WASHINGTON (AFP) - It could be the worst-ever data breach for American consumers, exposing some of the most sensitive data for a vast number of US households.
The hack disclosed this week at Equifax, one of the three major credit bureaus which collect consumer financial data, potentially affects 143 million US customers, or more than half the adult population.
While not the largest breach - Yahoo attacks leaked data on as many as one billion accounts - the Equifax incident could be the most damaging because of the nature of data collected: bank and social security numbers and other personal information of value to hackers and others.
"This is the data that every hacker wants to steal your identity and compromise your accounts," said Darren Hayes, a Pace University professor specialising in digital forensics and cybersecurity.
"It's not like the Yahoo breach where you could reset your password. Your information is gone. There's nothing to reset."
Some reports suggested Equifax data was being sold on "dark web" marketplaces, but analysts said it was too soon to know who was behind the attack and the motivation.
"This could be a mercenary group or it could be a nation-state compiling it with other data" for espionage purposes, said James Scott, a senior fellow at the Institute for Critical Infrastructure Technology, a Washington think-tank.
"This is the kind of information I would go after if I were a nation-state, to set up psychographic targeting for information and political warfare."
NATIONAL SECURITY RISKS
Peter Levin, chief executive at the data security firm Amida Technology Solutions and a former federal cybersecurity official, said he is concerned over the national security impact of the breach, which follows a leak of data on millions of US government employees disclosed in 2015.
"The implications with regard to national security are very large," he said.
Because most federal employees also have credit reports, "those people have now been hacked twice," Levin said, offering potential adversaries fresh data to be used against them.
"We've just given the bad guys a lot more information," he said. "Even if they didn't perpetrate the attack, they can buy the data."
The breach raised numerous questions among experts, such as why the company waited more than a month to notify consumers after learning of the attacks July 29.
"The delay is really alarming," Hayes said. "It only takes a few days" to steal information which can damage a consumer's financial situation.
Equifax collects information about some 800 million people and businesses around the world and provides credit ratings used for decisions regarding loans and other financial matters, and also touts a service protecting against identity theft.

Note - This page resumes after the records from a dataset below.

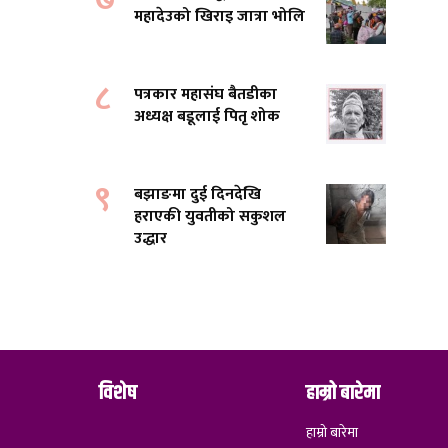
महादेउको खिराइ जात्रा भोलि
८
पत्रकार महासंघ बैतडीका
अध्यक्ष बडूलाई पितृ शोक
९
बझाङमा दुई दिनदेखि
हराएकी युवतीको सकुशल
उद्धार
विशेष
हाम्रो बारेमा
हाम्रो बारेमा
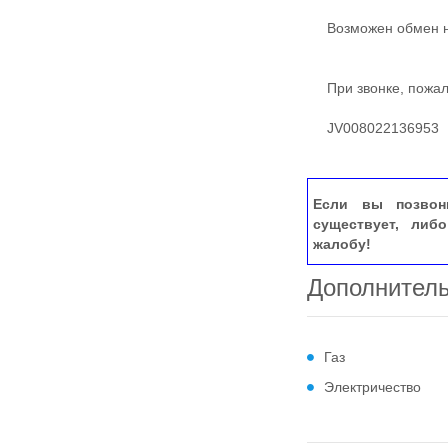
Возможен обмен на 
При звонке, пожалу
JV008022136953
Если вы позвон
существует, либ
жалобу!
Дополнител
Газ
Электричество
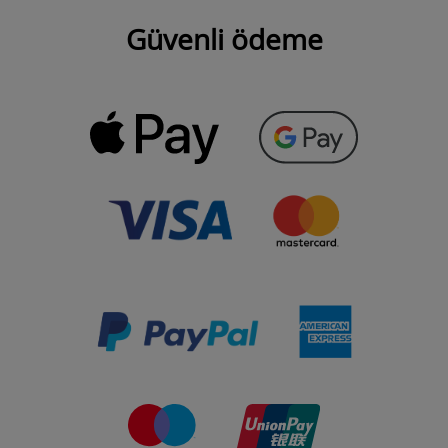
Güvenli ödeme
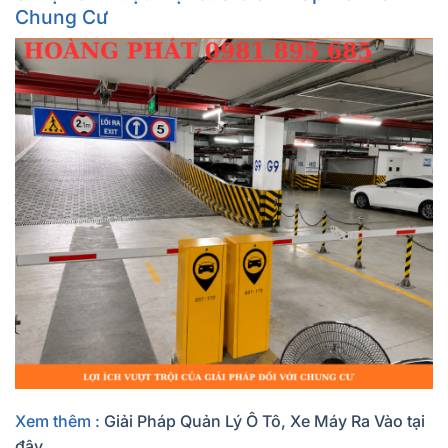
Chung Cư
Xem thêm :
Giải Pháp Quản Lý Ô Tô, Xe Máy Ra Vào tại
đây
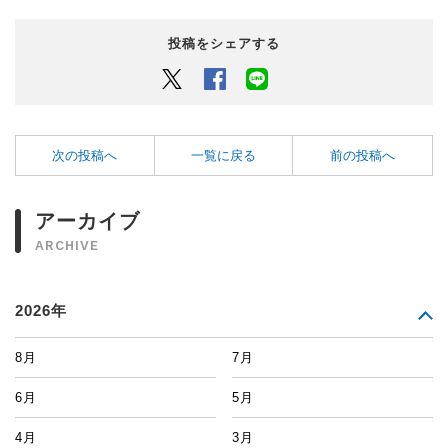
投稿をシェアする
Twitter
Facebook
LINEでシェアするボタン
次の投稿へ
一覧に戻る
前の投稿へ
アーカイブ
ARCHIVE
2026年
8月
7月
6月
5月
4月
3月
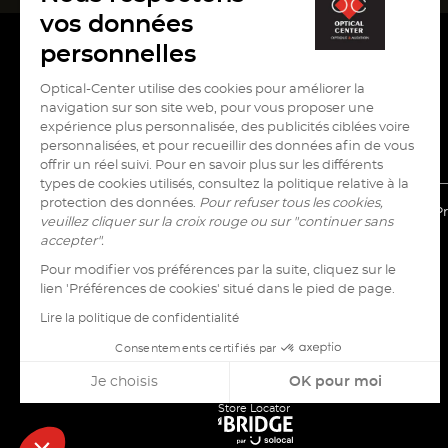
une
une
une
vos données
nouvelle
nouvelle
nouvelle
personnelles
fenêtre)
fenêtre)
fenêtre)
Optical-Center utilise des cookies pour améliorer la
navigation sur son site web, pour vous proposer une
expérience plus personnalisée, des publicités ciblées voire
personnalisées, et pour recueillir des données afin de vous
offrir un réel suivi. Pour en savoir plus sur les différents
types de cookies utilisés, consultez la politique relative à la
protection des données.
Pour refuser tous les cookies,
(ouvre
(ouv
Info cookies
Mentions légales
Pr
veuillez cliquer sur la croix rouge ou sur "continuer sans
dans
dan
accepter".
une
une
nouvelle
nouv
Pour modifier vos préférences par la suite, cliquez sur le
fenêtre)
fenê
lien 'Préférences de cookies' situé dans le pied de page.
Lire la politique de confidentialité
Consentements certifiés par
Je choisis
OK pour moi
Store Locator
Axeptio consent
Plateforme de Gestion du Consentement : Personnalisez vo
(ouvre
dans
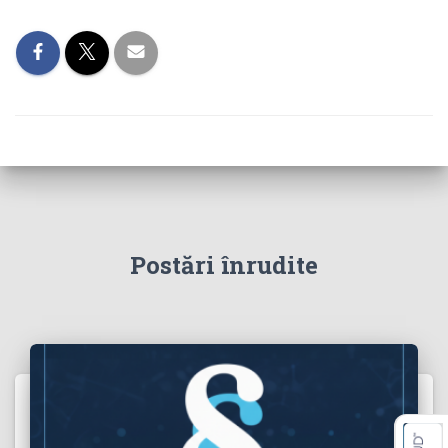
Postări înrudite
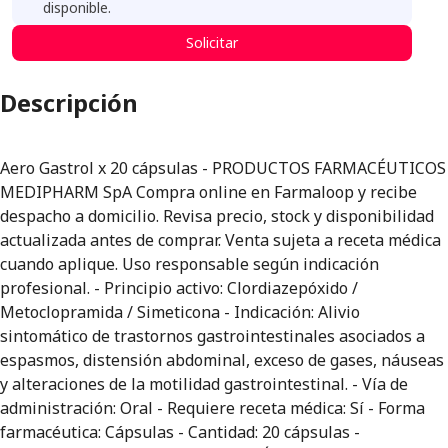
disponible.
Solicitar
Descripción
Aero Gastrol x 20 cápsulas - PRODUCTOS FARMACÉUTICOS
MEDIPHARM SpA Compra online en Farmaloop y recibe
despacho a domicilio. Revisa precio, stock y disponibilidad
actualizada antes de comprar. Venta sujeta a receta médica
cuando aplique. Uso responsable según indicación
profesional. - Principio activo: Clordiazepóxido /
Metoclopramida / Simeticona - Indicación: Alivio
sintomático de trastornos gastrointestinales asociados a
espasmos, distensión abdominal, exceso de gases, náuseas
y alteraciones de la motilidad gastrointestinal. - Vía de
administración: Oral - Requiere receta médica: Sí - Forma
farmacéutica: Cápsulas - Cantidad: 20 cápsulas -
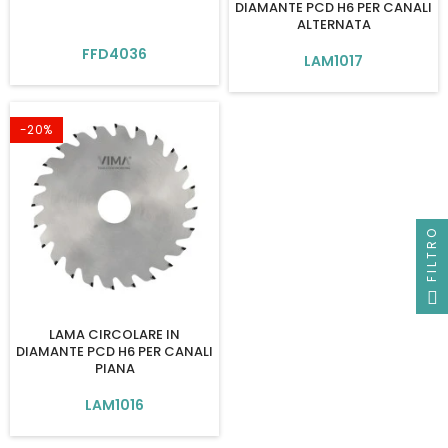
DIAMANTE PCD H6 PER CANALI
ALTERNATA
FFD4036
LAM1017
-20%
FILTRO
LAMA CIRCOLARE IN
DIAMANTE PCD H6 PER CANALI
PIANA
LAM1016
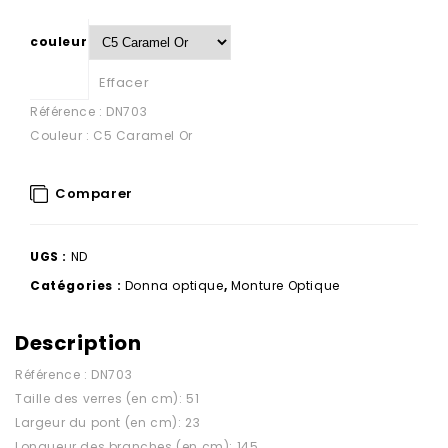
couleur
Effacer
Référence : DN703
Couleur : C5 Caramel Or
Comparer
UGS :
ND
Catégories :
Donna optique
,
Monture Optique
Description
Référence : DN703
Taille des verres (en cm): 51
Largeur du pont (en cm): 23
Longueur des branches (en cm): 145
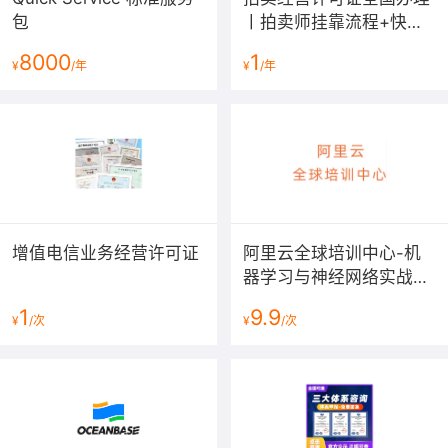
包
丨拍卖师挂靠流程+快速
下证费用[2025最新]
8000
1
¥
/年
¥
/年
增值电信业务经营许可证
阿里云全球培训中心-机
器学习与神经网络实战课
程
1
9.9
¥
/次
¥
/次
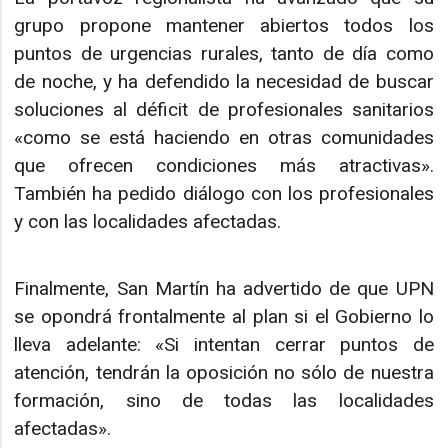
grupo propone mantener abiertos todos los
puntos de urgencias rurales, tanto de día como
de noche, y ha defendido la necesidad de buscar
soluciones al déficit de profesionales sanitarios
«como se está haciendo en otras comunidades
que ofrecen condiciones más atractivas».
También ha pedido diálogo con los profesionales
y con las localidades afectadas.
Finalmente, San Martín ha advertido de que UPN
se opondrá frontalmente al plan si el Gobierno lo
lleva adelante: «Si intentan cerrar puntos de
atención, tendrán la oposición no sólo de nuestra
formación, sino de todas las localidades
afectadas».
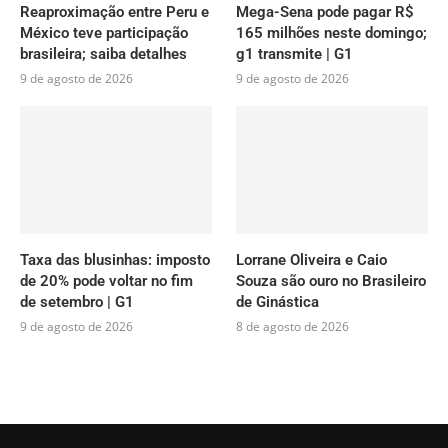
Reaproximação entre Peru e
Mega-Sena pode pagar R$
México teve participação
165 milhões neste domingo;
brasileira; saiba detalhes
g1 transmite | G1
9 de agosto de 2026
9 de agosto de 2026
Taxa das blusinhas: imposto
Lorrane Oliveira e Caio
de 20% pode voltar no fim
Souza são ouro no Brasileiro
de setembro | G1
de Ginástica
9 de agosto de 2026
8 de agosto de 2026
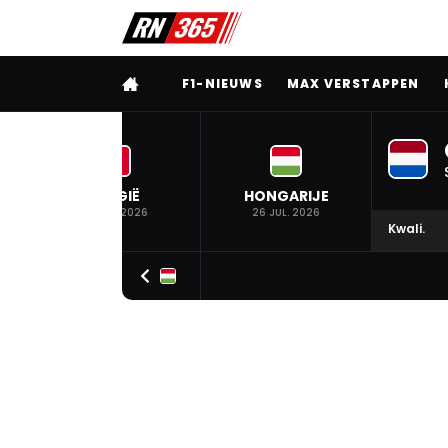
VOLLEDIG MENU
F1-NIEUWS
MAX VERSTAPPEN
BELGIË
HONGARIJE
19 JUL. 2026
26 JUL. 2026
Kwali.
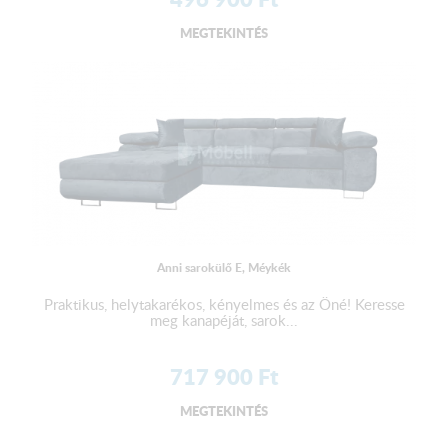
MEGTEKINTÉS
Anni sarokülő E, Méykék
Praktikus, helytakarékos, kényelmes és az Öné! Keresse
meg kanapéját, sarok...
717 900
Ft
MEGTEKINTÉS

At least two class-action lawsuits on behalf of consumers were filed following the disclosure claiming Equifax failed to adequately protect important data.
"Equifax contains one of the largest databases of consumer information and they should have been better prepared for any attempt to penetrate its systems," said attorney John Yanchunis, who filed one of the lawsuits.
Some details of the attack remain unclear, including whether the data stolen was encrypted - which would make it harder for the hackers to monetize.
A handful of investor lawsuits announced Friday, meanwhile, said Equifax may have violated securities laws, by allowing three high-ranking Equifax executives to sell shares worth almost US$1.8 million (S$2.4 million) in the days after the hack was discovered.
An Equifax spokesperson told AFP the executives "had no knowledge that an intrusion had occurred at the time they sold their shares." Equifax stock fell 12.7 per cent in New York trades on Friday following the disclosure.
HOW TO RESPOND
The potential impact of the Equifax breach prompted some experts to suggest the government reissue social security numbers, which have always been issued for life.
"The government should consider changing social security numbers since there have been so many breaches," Hayes said.
Levin added that he "would be in favour of issuing new social security," even though "it's a fraught political discussion."
Others said the US could follow a European rule set to take effect in 2018 requiring companies to notify consumers within 72 hours of a data breach.
"Companies will put more into cybersecurity if there are tough penalties associated with data breaches," Hayes said.